(begin)

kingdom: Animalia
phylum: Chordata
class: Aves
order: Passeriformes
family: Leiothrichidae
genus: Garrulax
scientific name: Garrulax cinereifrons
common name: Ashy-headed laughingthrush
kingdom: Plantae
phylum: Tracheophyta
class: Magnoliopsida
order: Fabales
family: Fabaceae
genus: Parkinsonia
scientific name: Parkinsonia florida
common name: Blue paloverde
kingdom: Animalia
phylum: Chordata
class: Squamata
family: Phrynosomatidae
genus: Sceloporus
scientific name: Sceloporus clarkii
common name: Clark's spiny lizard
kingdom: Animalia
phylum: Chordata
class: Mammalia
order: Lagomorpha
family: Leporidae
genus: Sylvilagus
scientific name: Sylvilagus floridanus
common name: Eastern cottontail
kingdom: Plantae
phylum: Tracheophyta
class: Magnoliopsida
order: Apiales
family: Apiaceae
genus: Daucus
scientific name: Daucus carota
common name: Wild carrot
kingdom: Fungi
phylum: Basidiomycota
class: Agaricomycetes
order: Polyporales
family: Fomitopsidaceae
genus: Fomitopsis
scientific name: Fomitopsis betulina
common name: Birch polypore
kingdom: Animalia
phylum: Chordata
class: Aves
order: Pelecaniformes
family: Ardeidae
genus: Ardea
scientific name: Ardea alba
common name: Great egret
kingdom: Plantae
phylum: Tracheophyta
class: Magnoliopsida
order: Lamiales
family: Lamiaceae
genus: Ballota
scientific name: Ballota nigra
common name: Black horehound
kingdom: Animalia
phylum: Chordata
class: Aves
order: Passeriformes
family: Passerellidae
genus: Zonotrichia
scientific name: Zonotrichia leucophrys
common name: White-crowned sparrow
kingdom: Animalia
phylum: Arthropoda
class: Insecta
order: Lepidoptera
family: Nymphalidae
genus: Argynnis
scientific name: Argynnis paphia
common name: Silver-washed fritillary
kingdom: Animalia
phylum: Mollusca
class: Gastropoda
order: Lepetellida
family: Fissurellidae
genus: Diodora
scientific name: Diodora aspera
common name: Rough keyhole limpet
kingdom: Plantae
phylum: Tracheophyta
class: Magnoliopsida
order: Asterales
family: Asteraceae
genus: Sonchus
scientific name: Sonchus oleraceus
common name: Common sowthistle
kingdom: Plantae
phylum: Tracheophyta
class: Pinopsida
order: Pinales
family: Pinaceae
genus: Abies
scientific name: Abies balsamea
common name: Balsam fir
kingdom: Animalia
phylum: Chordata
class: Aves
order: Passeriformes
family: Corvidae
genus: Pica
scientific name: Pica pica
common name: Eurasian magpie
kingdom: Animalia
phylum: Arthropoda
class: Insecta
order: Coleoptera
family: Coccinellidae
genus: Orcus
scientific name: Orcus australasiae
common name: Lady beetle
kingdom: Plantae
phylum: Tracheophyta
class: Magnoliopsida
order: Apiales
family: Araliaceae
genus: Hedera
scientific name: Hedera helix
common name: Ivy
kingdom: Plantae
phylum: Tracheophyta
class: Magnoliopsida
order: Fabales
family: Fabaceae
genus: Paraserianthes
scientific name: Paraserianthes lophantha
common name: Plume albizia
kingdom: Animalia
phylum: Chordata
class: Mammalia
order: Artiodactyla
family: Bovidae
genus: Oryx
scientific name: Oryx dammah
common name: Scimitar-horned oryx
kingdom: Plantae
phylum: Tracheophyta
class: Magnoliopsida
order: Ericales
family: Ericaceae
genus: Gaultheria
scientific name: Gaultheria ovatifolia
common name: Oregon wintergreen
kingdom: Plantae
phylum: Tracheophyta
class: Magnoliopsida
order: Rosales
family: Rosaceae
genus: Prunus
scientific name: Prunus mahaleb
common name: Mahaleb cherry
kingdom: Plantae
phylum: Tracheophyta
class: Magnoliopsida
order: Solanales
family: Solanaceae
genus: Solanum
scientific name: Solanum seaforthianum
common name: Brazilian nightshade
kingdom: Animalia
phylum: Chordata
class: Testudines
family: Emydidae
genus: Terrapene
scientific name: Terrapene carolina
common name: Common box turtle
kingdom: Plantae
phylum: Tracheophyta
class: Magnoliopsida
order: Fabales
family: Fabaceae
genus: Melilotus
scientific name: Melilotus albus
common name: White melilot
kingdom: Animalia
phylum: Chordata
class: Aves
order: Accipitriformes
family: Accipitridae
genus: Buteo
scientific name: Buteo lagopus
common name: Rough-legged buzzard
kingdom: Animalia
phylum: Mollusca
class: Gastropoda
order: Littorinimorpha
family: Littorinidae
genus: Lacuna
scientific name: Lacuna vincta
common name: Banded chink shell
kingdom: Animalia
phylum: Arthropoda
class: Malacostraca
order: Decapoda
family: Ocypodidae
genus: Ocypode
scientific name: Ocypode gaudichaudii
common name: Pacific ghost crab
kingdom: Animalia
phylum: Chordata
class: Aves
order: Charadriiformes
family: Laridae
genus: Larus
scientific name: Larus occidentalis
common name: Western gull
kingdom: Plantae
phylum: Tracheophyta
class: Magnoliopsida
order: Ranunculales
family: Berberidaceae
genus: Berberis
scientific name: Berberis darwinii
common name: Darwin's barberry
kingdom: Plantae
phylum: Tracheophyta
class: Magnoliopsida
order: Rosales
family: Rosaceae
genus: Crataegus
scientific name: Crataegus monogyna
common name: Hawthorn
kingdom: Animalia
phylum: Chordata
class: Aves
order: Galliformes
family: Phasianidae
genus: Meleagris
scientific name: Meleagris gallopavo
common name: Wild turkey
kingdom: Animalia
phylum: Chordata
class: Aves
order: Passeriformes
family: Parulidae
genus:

(end)

Exercise brief: Pull out every line, from kingdom to common name, for each of the entries above, reproducing each line verbatim.

Result of this task:
kingdom: Animalia
phylum: Chordata
class: Aves
order: Passeriformes
family: Leiothrichidae
genus: Garrulax
scientific name: Garrulax cinereifrons
common name: Ashy-headed laughingthrush
kingdom: Plantae
phylum: Tracheophyta
class: Magnoliopsida
order: Fabales
family: Fabaceae
genus: Parkinsonia
scientific name: Parkinsonia florida
common name: Blue paloverde
kingdom: Animalia
phylum: Chordata
class: Squamata
family: Phrynosomatidae
genus: Sceloporus
scientific name: Sceloporus clarkii
common name: Clark's spiny lizard
kingdom: Animalia
phylum: Chordata
class: Mammalia
order: Lagomorpha
family: Leporidae
genus: Sylvilagus
scientific name: Sylvilagus floridanus
common name: Eastern cottontail
kingdom: Plantae
phylum: Tracheophyta
class: Magnoliopsida
order: Apiales
family: Apiaceae
genus: Daucus
scientific name: Daucus carota
common name: Wild carrot
kingdom: Fungi
phylum: Basidiomycota
class: Agaricomycetes
order: Polyporales
family: Fomitopsidaceae
genus: Fomitopsis
scientific name: Fomitopsis betulina
common name: Birch polypore
kingdom: Animalia
phylum: Chordata
class: Aves
order: Pelecaniformes
family: Ardeidae
genus: Ardea
scientific name: Ardea alba
common name: Great egret
kingdom: Plantae
phylum: Tracheophyta
class: Magnoliopsida
order: Lamiales
family: Lamiaceae
genus: Ballota
scientific name: Ballota nigra
common name: Black horehound
kingdom: Animalia
phylum: Chordata
class: Aves
order: Passeriformes
family: Passerellidae
genus: Zonotrichia
scientific name: Zonotrichia leucophrys
common name: White-crowned sparrow
kingdom: Animalia
phylum: Arthropoda
class: Insecta
order: Lepidoptera
family: Nymphalidae
genus: Argynnis
scientific name: Argynnis paphia
common name: Silver-washed fritillary
kingdom: Animalia
phylum: Mollusca
class: Gastropoda
order: Lepetellida
family: Fissurellidae
genus: Diodora
scientific name: Diodora aspera
common name: Rough keyhole limpet
kingdom: Plantae
phylum: Tracheophyta
class: Magnoliopsida
order: Asterales
family: Asteraceae
genus: Sonchus
scientific name: Sonchus oleraceus
common name: Common sowthistle
kingdom: Plantae
phylum: Tracheophyta
class: Pinopsida
order: Pinales
family: Pinaceae
genus: Abies
scientific name: Abies balsamea
common name: Balsam fir
kingdom: Animalia
phylum: Chordata
class: Aves
order: Passeriformes
family: Corvidae
genus: Pica
scientific name: Pica pica
common name: Eurasian magpie
kingdom: Animalia
phylum: Arthropoda
class: Insecta
order: Coleoptera
family: Coccinellidae
genus: Orcus
scientific name: Orcus australasiae
common name: Lady beetle
kingdom: Plantae
phylum: Tracheophyta
class: Magnoliopsida
order: Apiales
family: Araliaceae
genus: Hedera
scientific name: Hedera helix
common name: Ivy
kingdom: Plantae
phylum: Tracheophyta
class: Magnoliopsida
order: Fabales
family: Fabaceae
genus: Paraserianthes
scientific name: Paraserianthes lophantha
common name: Plume albizia
kingdom: Animalia
phylum: Chordata
class: Mammalia
order: Artiodactyla
family: Bovidae
genus: Oryx
scientific name: Oryx dammah
common name: Scimitar-horned oryx
kingdom: Plantae
phylum: Tracheophyta
class: Magnoliopsida
order: Ericales
family: Ericaceae
genus: Gaultheria
scientific name: Gaultheria ovatifolia
common name: Oregon wintergreen
kingdom: Plantae
phylum: Tracheophyta
class: Magnoliopsida
order: Rosales
family: Rosaceae
genus: Prunus
scientific name: Prunus mahaleb
common name: Mahaleb cherry
kingdom: Plantae
phylum: Tracheophyta
class: Magnoliopsida
order: Solanales
family: Solanaceae
genus: Solanum
scientific name: Solanum seaforthianum
common name: Brazilian nightshade
kingdom: Animalia
phylum: Chordata
class: Testudines
family: Emydidae
genus: Terrapene
scientific name: Terrapene carolina
common name: Common box turtle
kingdom: Plantae
phylum: Tracheophyta
class: Magnoliopsida
order: Fabales
family: Fabaceae
genus: Melilotus
scientific name: Melilotus albus
common name: White melilot
kingdom: Animalia
phylum: Chordata
class: Aves
order: Accipitriformes
family: Accipitridae
genus: Buteo
scientific name: Buteo lagopus
common name: Rough-legged buzzard
kingdom: Animalia
phylum: Mollusca
class: Gastropoda
order: Littorinimorpha
family: Littorinidae
genus: Lacuna
scientific name: Lacuna vincta
common name: Banded chink shell
kingdom: Animalia
phylum: Arthropoda
class: Malacostraca
order: Decapoda
family: Ocypodidae
genus: Ocypode
scientific name: Ocypode gaudichaudii
common name: Pacific ghost crab
kingdom: Animalia
phylum: Chordata
class: Aves
order: Charadriiformes
family: Laridae
genus: Larus
scientific name: Larus occidentalis
common name: Western gull
kingdom: Plantae
phylum: Tracheophyta
class: Magnoliopsida
order: Ranunculales
family: Berberidaceae
genus: Berberis
scientific name: Berberis darwinii
common name: Darwin's barberry
kingdom: Plantae
phylum: Tracheophyta
class: Magnoliopsida
order: Rosales
family: Rosaceae
genus: Crataegus
scientific name: Crataegus monogyna
common name: Hawthorn
kingdom: Animalia
phylum: Chordata
class: Aves
order: Galliformes
family: Phasianidae
genus: Meleagris
scientific name: Meleagris gallopavo
common name: Wild turkey
kingdom: Animalia
phylum: Chordata
class: Aves
order: Passeriformes
family: Parulidae
genus:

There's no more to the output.